Inscription in Jincheng, Kinmen, Taiwan

The Xujiang Xiaowo Stone Inscription (虛江嘯臥碣群 (虚江啸卧碣群, Xūjiāng Xiàowò Jiéqún)) is an epigraphy in Jincheng Township, Kinmen County, Taiwan.

==History==
During the Ming Dynasty under Jiajing Emperor, Yu Dayou was appointed as the battalion commander and assigned to guard Kinmen. During his term, he was inspired to recite poetry. He engraved the words Xujiang Xiaowo (虛江嘯臥) on a big boulder. When his deputy commander Yang Hongju took over the task to guard Kinmen, Yang engraved the words Dizhu on nearby rocks.

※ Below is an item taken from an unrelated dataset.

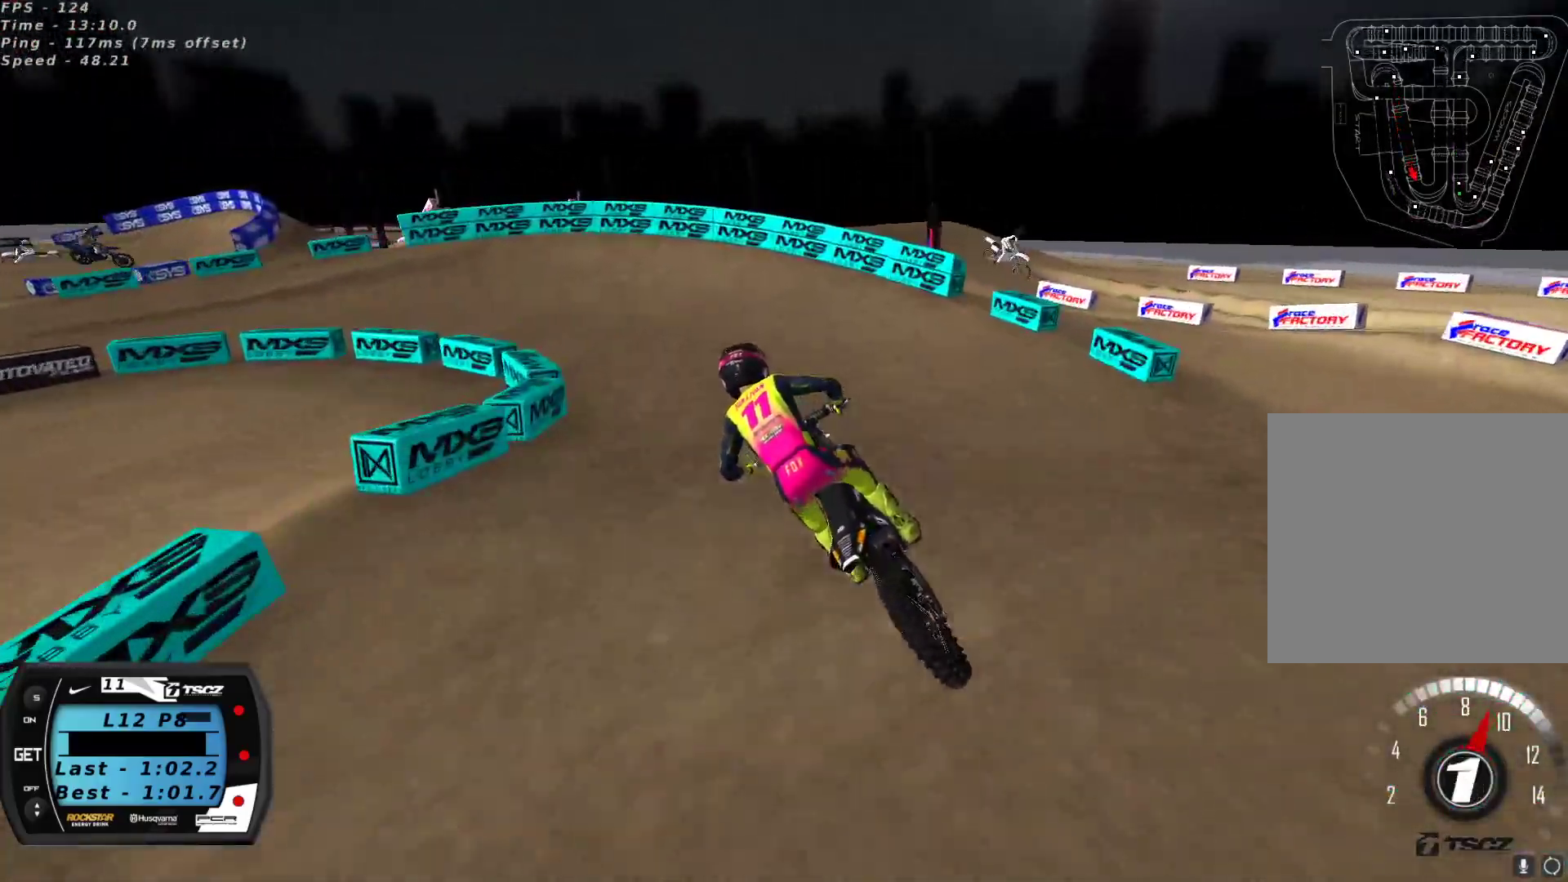
{"buttons": ["Y", "L2"], "left_stick": "down-left", "right_stick": "center", "events": [[50, "X", "up"], [50, "left_stick", "center"], [133, "R2", "up"], [483, "left_stick", "down-left"], [500, "L2", "down"], [500, "Y", "down"]]}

He also built a pavilion in front of the boulder and hung the inscription Houle which was then known as the Xiaowo Pavilion. The pavilion was then once destroyed but was soon restored.

In 1728, a garrison commander Lu Ruilin inscribed the words Ruhua on the left of Yang's epitaph. Zhujie of Yanshan inscribed the words Daguan at the higher part. To the right of Yang's epitaph, there are the words Guanhai. There are also two poems engraved on the stone tablets made by Ding Yizhong and Xu Nanfeng during their visit to Kinmen and a chronicle of Xiaowo Pavilion made by Yang Hongju.